Sea Power, new to the world of video games, took direction from Kurvitz, caught in the tidal pool of his vision for most of the project. Wilkinson tells me that Kurvitz had a plan, and “a fastidious knowledge of our albums and rare EPs and B-sides”. As such, many of the songs in the game come from pre-existing Sea Power tracks, reworked, remixed, and re-recorded to coalesce with the watercolour weariness that defines Disco Elysium’s fading world.

“Thinking about it, some of the tracks we used on the game continued their existence into our following album,” Wilkinson says. “So working on the game not only drew from our past but influenced our future, too.”
Disco Elysium’s songs are stripped down, exposing the core melodies, and a little bit less dense than what you’d hear on a standard Sea Power album. There are fewer vocal melodies and longer, dreamier sequences. Any explicit narrative is stripped away, and you’re left with a soundscape, a Turner painting as a song. “Generally, songs needed distilling down to a fundamental mood fitting the scene, doing away with anything which was in competition with that mood and usually adding a little dreamy liminal menace,” Wilkinson says.
“There is so much dialogue, and the visuals do so much, so the music really just needed to reach into the subconscious and open the gates of the mind, allowing the brain to absorb the words and images and help them become totally immersive.
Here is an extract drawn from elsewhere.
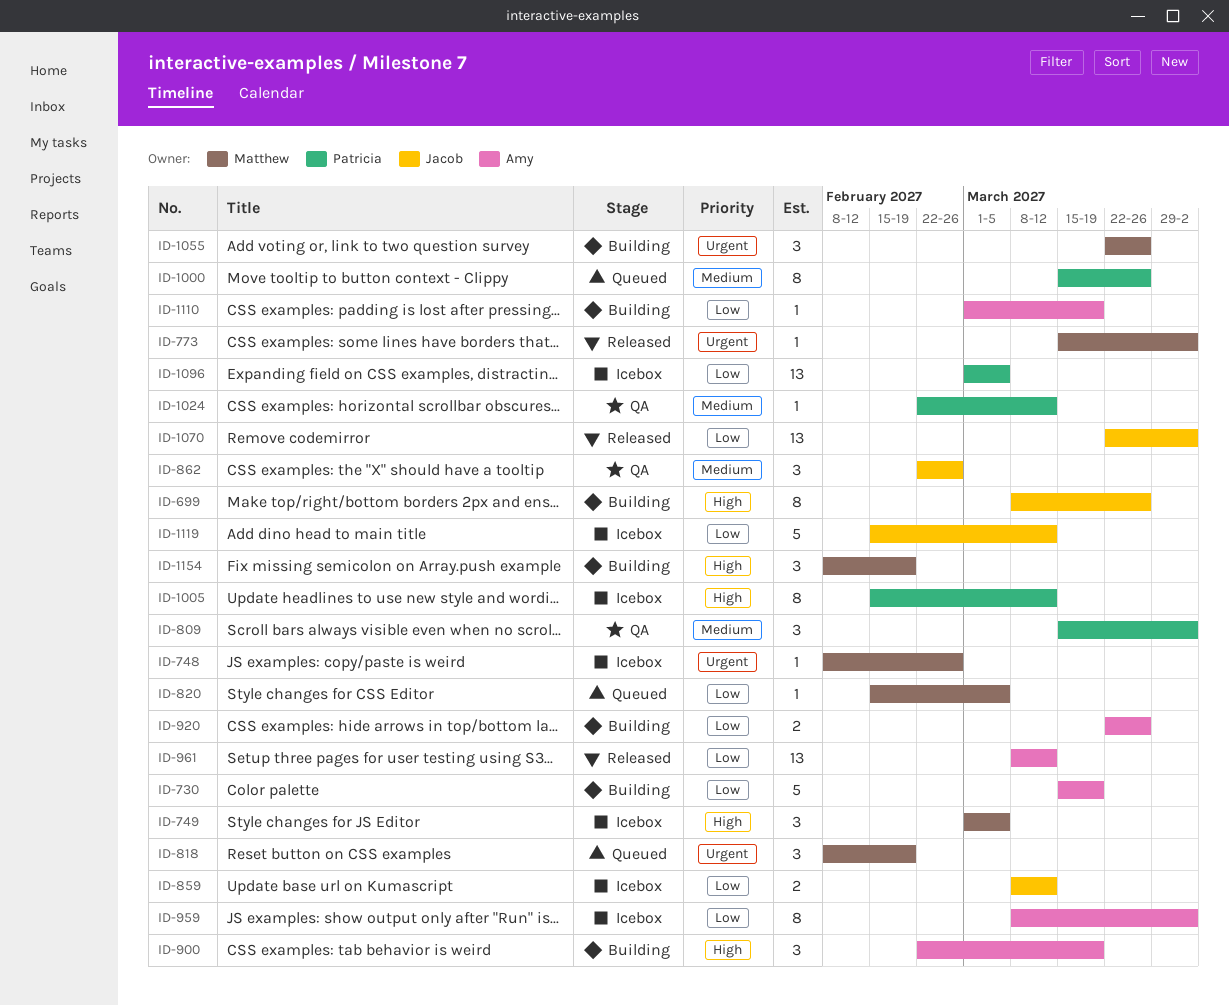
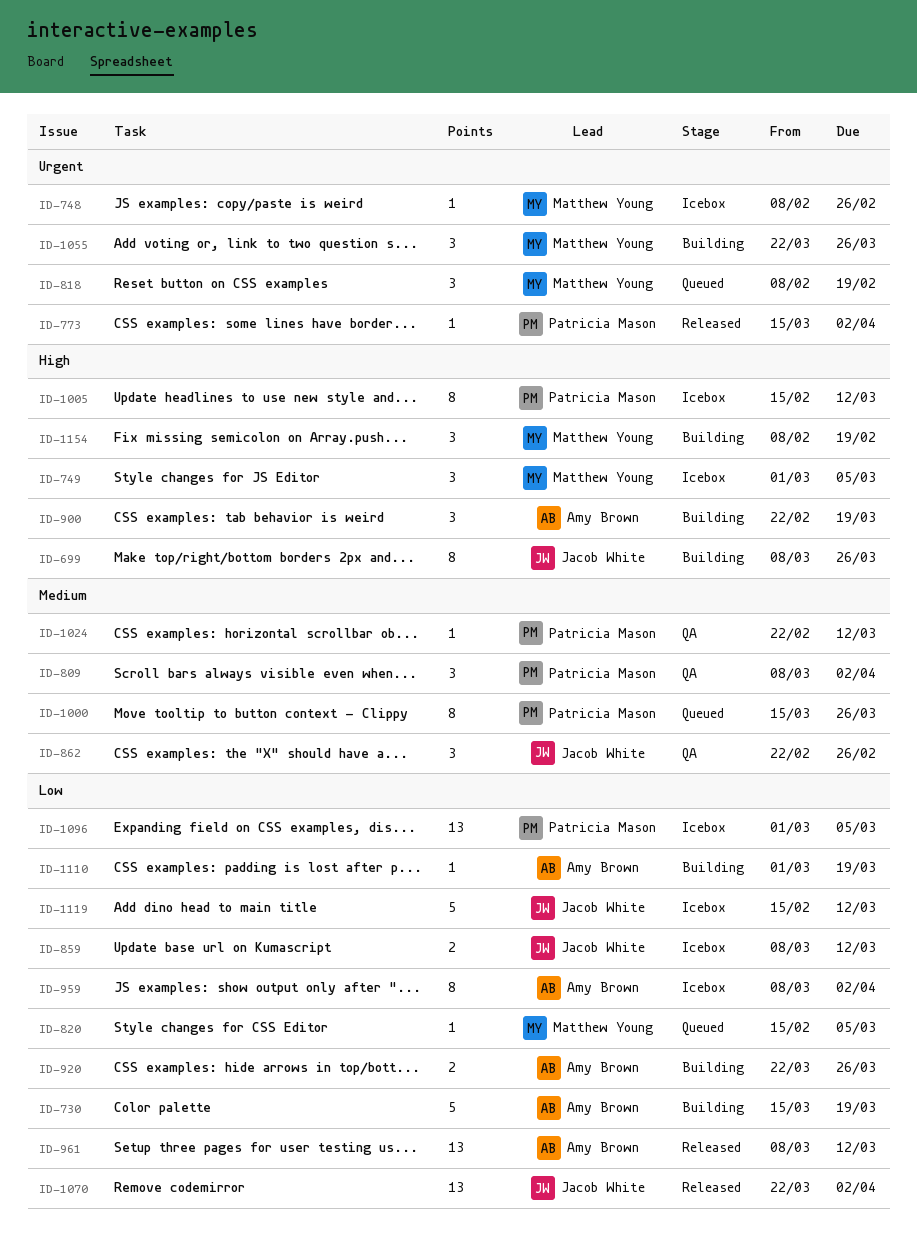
ID-773, owner: Matthew Young -> Patricia Mason
ID-809, start: Mar 15 -> Mar 8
And that was enjoyable, artistically, to do … I love creating atmospheres and sonic textures as much as writing choruses or words. Maybe more, sometimes.”
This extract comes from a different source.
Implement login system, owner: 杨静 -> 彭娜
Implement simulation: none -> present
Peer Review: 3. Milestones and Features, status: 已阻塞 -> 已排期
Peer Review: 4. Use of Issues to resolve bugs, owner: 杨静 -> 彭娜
Sea Power have also worked on film soundtracks, rescoring a 1934 Irish fictional documentary called Man of Aran – an experience that helped Wilkinson know what to expect from creating a game soundtrack, even if there were some key differences.
“Games are a little more easygoing with regards to timing,” he says. “With film, it’s often important to hit cues and you know exactly when different moods need to change direction. It can be more mathematical. The game needed more general mood textures to sit behind scenes, and blend into and enhance the feeling of various parts of the world. I would definitely work on more games. I love games like Disco Elysium, although they are a very rare thing.”
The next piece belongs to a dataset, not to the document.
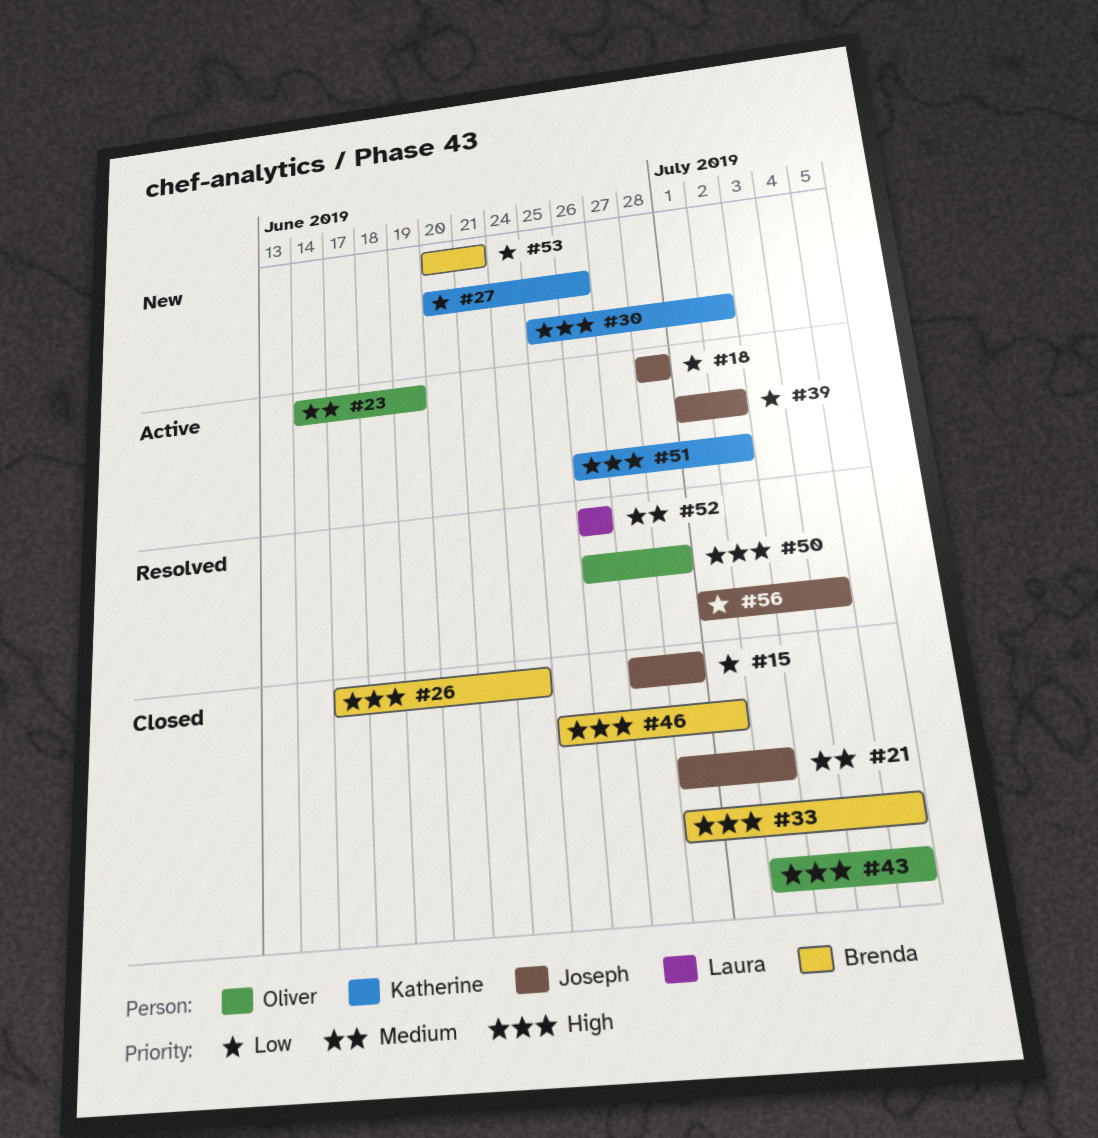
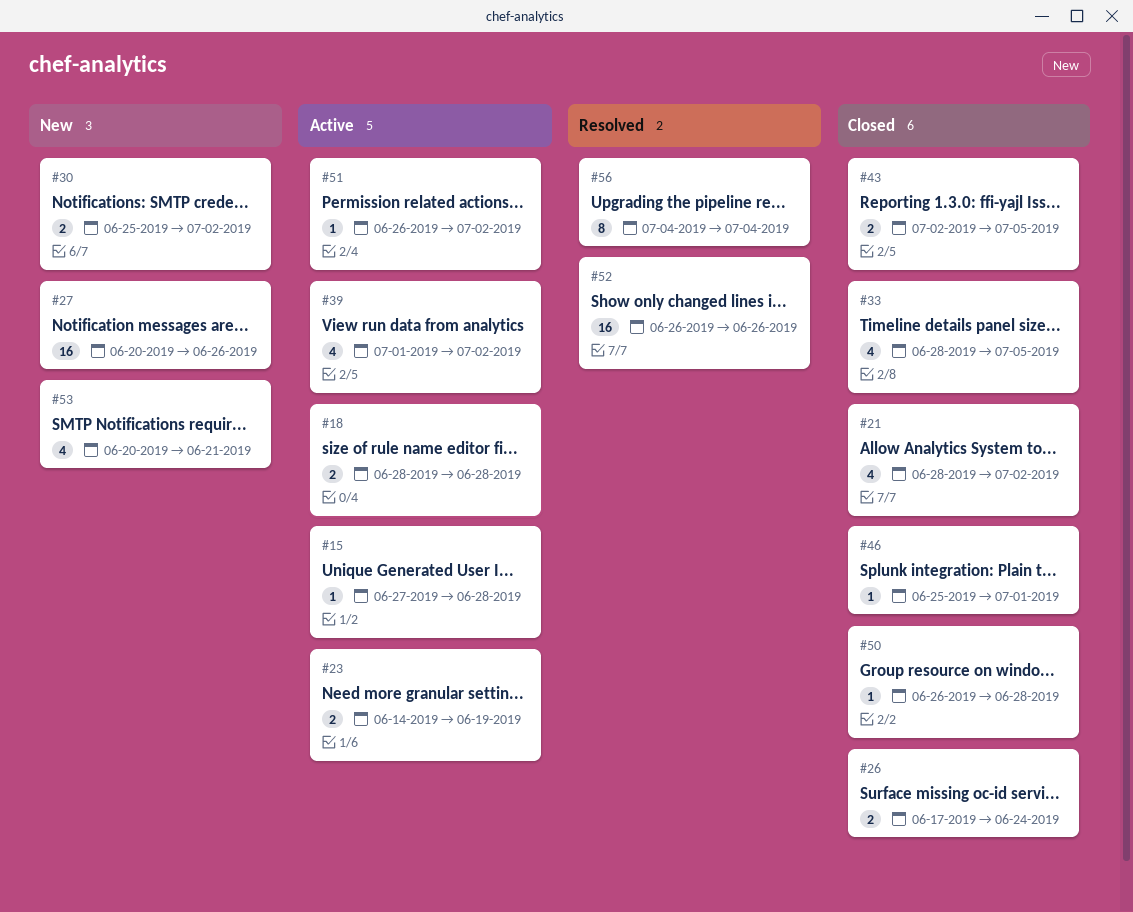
#15, status: Closed -> Active
#50, status: Resolved -> Closed
#56, start: Jul 1 -> Jul 4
This spring, Sea Power are embarking on a mini tour named Soundtracks Live. The set will feature various Disco Elysium songs, work from the Man of Aran soundtrack, and various tracks from another documentary feature film, From the Sea to the Land Beyond. Wilkinson is excited about the prospect of performing these tracks live – especially for an audience of Disco Elysium fans.

“We have had a noticeable growth in listeners since [the game was released],” he says. “They seem like a cool and thoughtful bunch, these Disco Elysium players. They are appreciated. The odd drunken detective has been sighted along the crash barrier at gigs.”
The relationship between Disco Elysium and Sea Power has been symbiotic; they have given new life to each other. Sea Power have seen a swell in listeners as a result of the game, and existing Sea Power fans discovered a new love for video games as a result of the collaboration. And the relationship is still evolving.
“On our first meeting, [Kurvitz] did tell me that he had worked very hard on re-ordering the track list to our album Valhalla Dancehall,” smiles Wilkinson. “Hmm, Valhalla Dancehall, Disco Elysium … could there be a link of some kind?” The band are now considering this revised track list for the album’s anniversary reissue. “He is very talented and intelligent. So are all the game’s core creators. I don’t think many people notice all the little nods to the world of Sea Power through the game. It was strange when it became such a huge hit around the world, and we were proud to be a part of its story.
“And, of course,” he nods, “we got a Bafta out of it, too, which would have been unlikely to happen to us otherwise.”